» Assigned task
Find the line holding "169 | 97203" in the entries below. Give it again exactly, along with every line after it up to and including the line holding "10/30/2020 | 11/30/2020 | Columnar |".

Records from a data source:
•••••

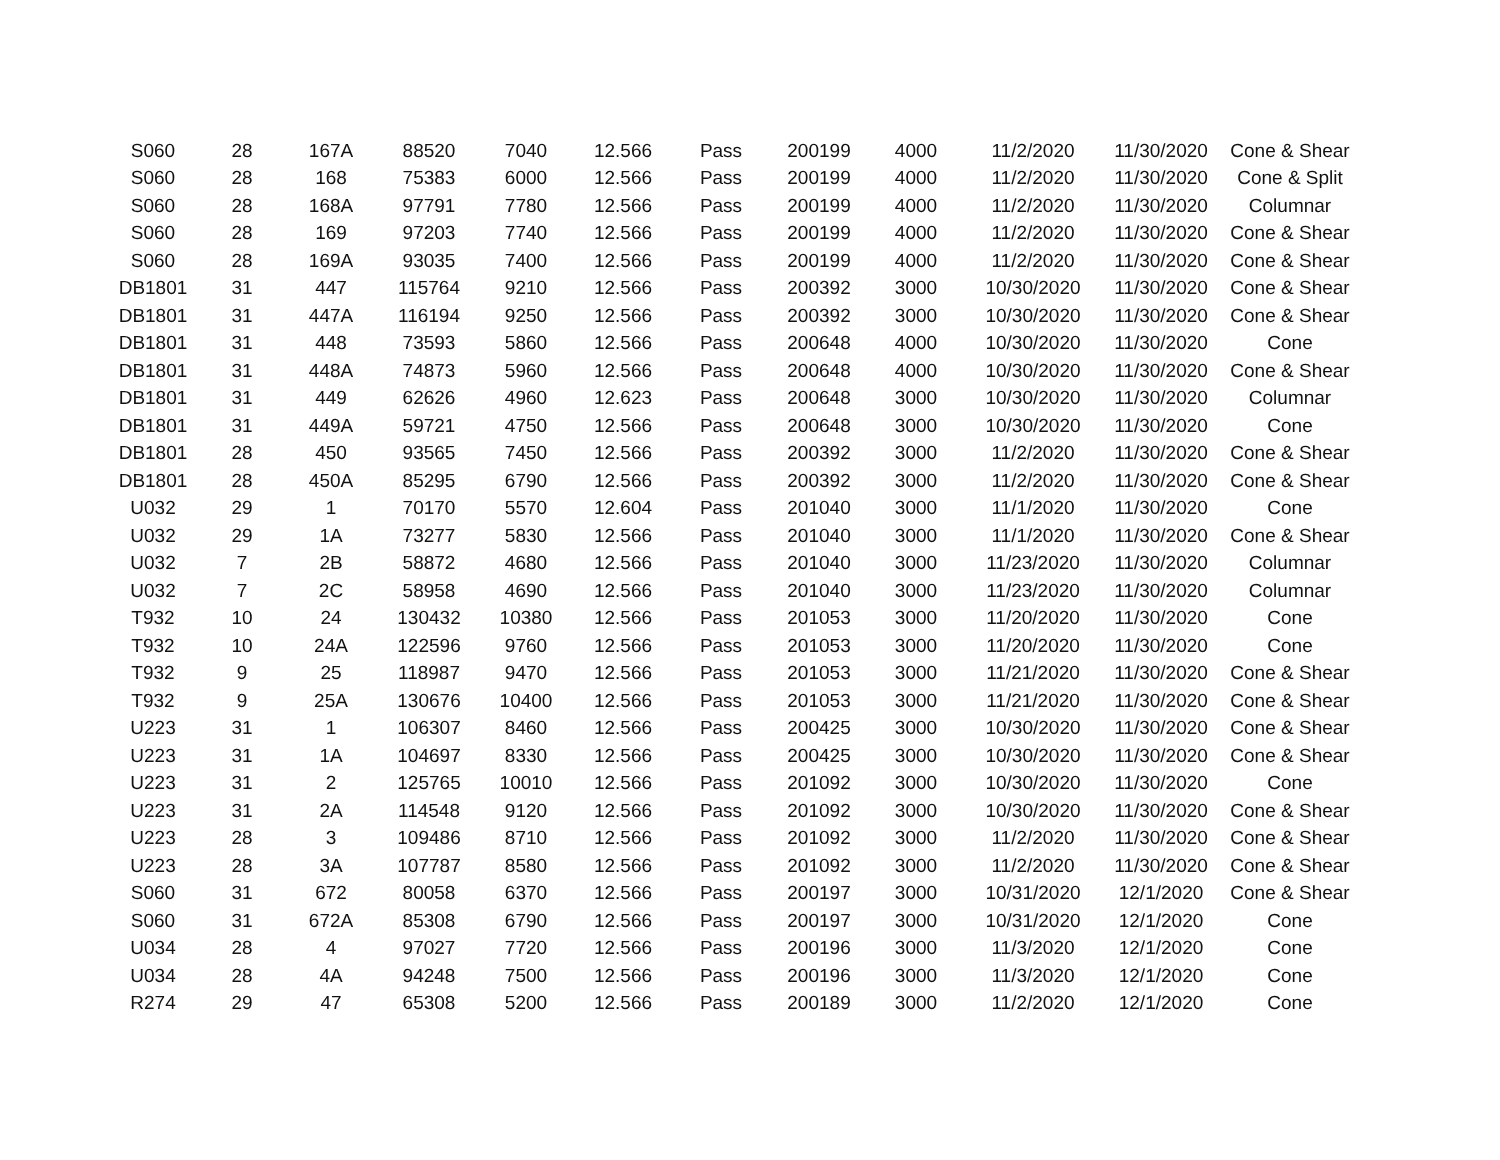| S060 | 28 | 167A | 88520 | 7040 | 12.566 | Pass | 200199 | 4000 | 11/2/2020 | 11/30/2020 | Cone & Shear |
| S060 | 28 | 168 | 75383 | 6000 | 12.566 | Pass | 200199 | 4000 | 11/2/2020 | 11/30/2020 | Cone & Split |
| S060 | 28 | 168A | 97791 | 7780 | 12.566 | Pass | 200199 | 4000 | 11/2/2020 | 11/30/2020 | Columnar |
| S060 | 28 | 169 | 97203 | 7740 | 12.566 | Pass | 200199 | 4000 | 11/2/2020 | 11/30/2020 | Cone & Shear |
| S060 | 28 | 169A | 93035 | 7400 | 12.566 | Pass | 200199 | 4000 | 11/2/2020 | 11/30/2020 | Cone & Shear |
| DB1801 | 31 | 447 | 115764 | 9210 | 12.566 | Pass | 200392 | 3000 | 10/30/2020 | 11/30/2020 | Cone & Shear |
| DB1801 | 31 | 447A | 116194 | 9250 | 12.566 | Pass | 200392 | 3000 | 10/30/2020 | 11/30/2020 | Cone & Shear |
| DB1801 | 31 | 448 | 73593 | 5860 | 12.566 | Pass | 200648 | 4000 | 10/30/2020 | 11/30/2020 | Cone |
| DB1801 | 31 | 448A | 74873 | 5960 | 12.566 | Pass | 200648 | 4000 | 10/30/2020 | 11/30/2020 | Cone & Shear |
| DB1801 | 31 | 449 | 62626 | 4960 | 12.623 | Pass | 200648 | 3000 | 10/30/2020 | 11/30/2020 | Columnar |
| DB1801 | 31 | 449A | 59721 | 4750 | 12.566 | Pass | 200648 | 3000 | 10/30/2020 | 11/30/2020 | Cone |
| DB1801 | 28 | 450 | 93565 | 7450 | 12.566 | Pass | 200392 | 3000 | 11/2/2020 | 11/30/2020 | Cone & Shear |
| DB1801 | 28 | 450A | 85295 | 6790 | 12.566 | Pass | 200392 | 3000 | 11/2/2020 | 11/30/2020 | Cone & Shear |
| U032 | 29 | 1 | 70170 | 5570 | 12.604 | Pass | 201040 | 3000 | 11/1/2020 | 11/30/2020 | Cone |
| U032 | 29 | 1A | 73277 | 5830 | 12.566 | Pass | 201040 | 3000 | 11/1/2020 | 11/30/2020 | Cone & Shear |
| U032 | 7 | 2B | 58872 | 4680 | 12.566 | Pass | 201040 | 3000 | 11/23/2020 | 11/30/2020 | Columnar |
| U032 | 7 | 2C | 58958 | 4690 | 12.566 | Pass | 201040 | 3000 | 11/23/2020 | 11/30/2020 | Columnar |
| T932 | 10 | 24 | 130432 | 10380 | 12.566 | Pass | 201053 | 3000 | 11/20/2020 | 11/30/2020 | Cone |
| T932 | 10 | 24A | 122596 | 9760 | 12.566 | Pass | 201053 | 3000 | 11/20/2020 | 11/30/2020 | Cone |
| T932 | 9 | 25 | 118987 | 9470 | 12.566 | Pass | 201053 | 3000 | 11/21/2020 | 11/30/2020 | Cone & Shear |
| T932 | 9 | 25A | 130676 | 10400 | 12.566 | Pass | 201053 | 3000 | 11/21/2020 | 11/30/2020 | Cone & Shear |
| U223 | 31 | 1 | 106307 | 8460 | 12.566 | Pass | 200425 | 3000 | 10/30/2020 | 11/30/2020 | Cone & Shear |
| U223 | 31 | 1A | 104697 | 8330 | 12.566 | Pass | 200425 | 3000 | 10/30/2020 | 11/30/2020 | Cone & Shear |
| U223 | 31 | 2 | 125765 | 10010 | 12.566 | Pass | 201092 | 3000 | 10/30/2020 | 11/30/2020 | Cone |
| U223 | 31 | 2A | 114548 | 9120 | 12.566 | Pass | 201092 | 3000 | 10/30/2020 | 11/30/2020 | Cone & Shear |
| U223 | 28 | 3 | 109486 | 8710 | 12.566 | Pass | 201092 | 3000 | 11/2/2020 | 11/30/2020 | Cone & Shear |
| U223 | 28 | 3A | 107787 | 8580 | 12.566 | Pass | 201092 | 3000 | 11/2/2020 | 11/30/2020 | Cone & Shear |
| S060 | 31 | 672 | 80058 | 6370 | 12.566 | Pass | 200197 | 3000 | 10/31/2020 | 12/1/2020 | Cone & Shear |
| S060 | 31 | 672A | 85308 | 6790 | 12.566 | Pass | 200197 | 3000 | 10/31/2020 | 12/1/2020 | Cone |
| U034 | 28 | 4 | 97027 | 7720 | 12.566 | Pass | 200196 | 3000 | 11/3/2020 | 12/1/2020 | Cone |
| U034 | 28 | 4A | 94248 | 7500 | 12.566 | Pass | 200196 | 3000 | 11/3/2020 | 12/1/2020 | Cone |
| R274 | 29 | 47 | 65308 | 5200 | 12.566 | Pass | 200189 | 3000 | 11/2/2020 | 12/1/2020 | Cone |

•••••

» Problem solution
| S060 | 28 | 169 | 97203 | 7740 | 12.566 | Pass | 200199 | 4000 | 11/2/2020 | 11/30/2020 | Cone & Shear |
| S060 | 28 | 169A | 93035 | 7400 | 12.566 | Pass | 200199 | 4000 | 11/2/2020 | 11/30/2020 | Cone & Shear |
| DB1801 | 31 | 447 | 115764 | 9210 | 12.566 | Pass | 200392 | 3000 | 10/30/2020 | 11/30/2020 | Cone & Shear |
| DB1801 | 31 | 447A | 116194 | 9250 | 12.566 | Pass | 200392 | 3000 | 10/30/2020 | 11/30/2020 | Cone & Shear |
| DB1801 | 31 | 448 | 73593 | 5860 | 12.566 | Pass | 200648 | 4000 | 10/30/2020 | 11/30/2020 | Cone |
| DB1801 | 31 | 448A | 74873 | 5960 | 12.566 | Pass | 200648 | 4000 | 10/30/2020 | 11/30/2020 | Cone & Shear |
| DB1801 | 31 | 449 | 62626 | 4960 | 12.623 | Pass | 200648 | 3000 | 10/30/2020 | 11/30/2020 | Columnar |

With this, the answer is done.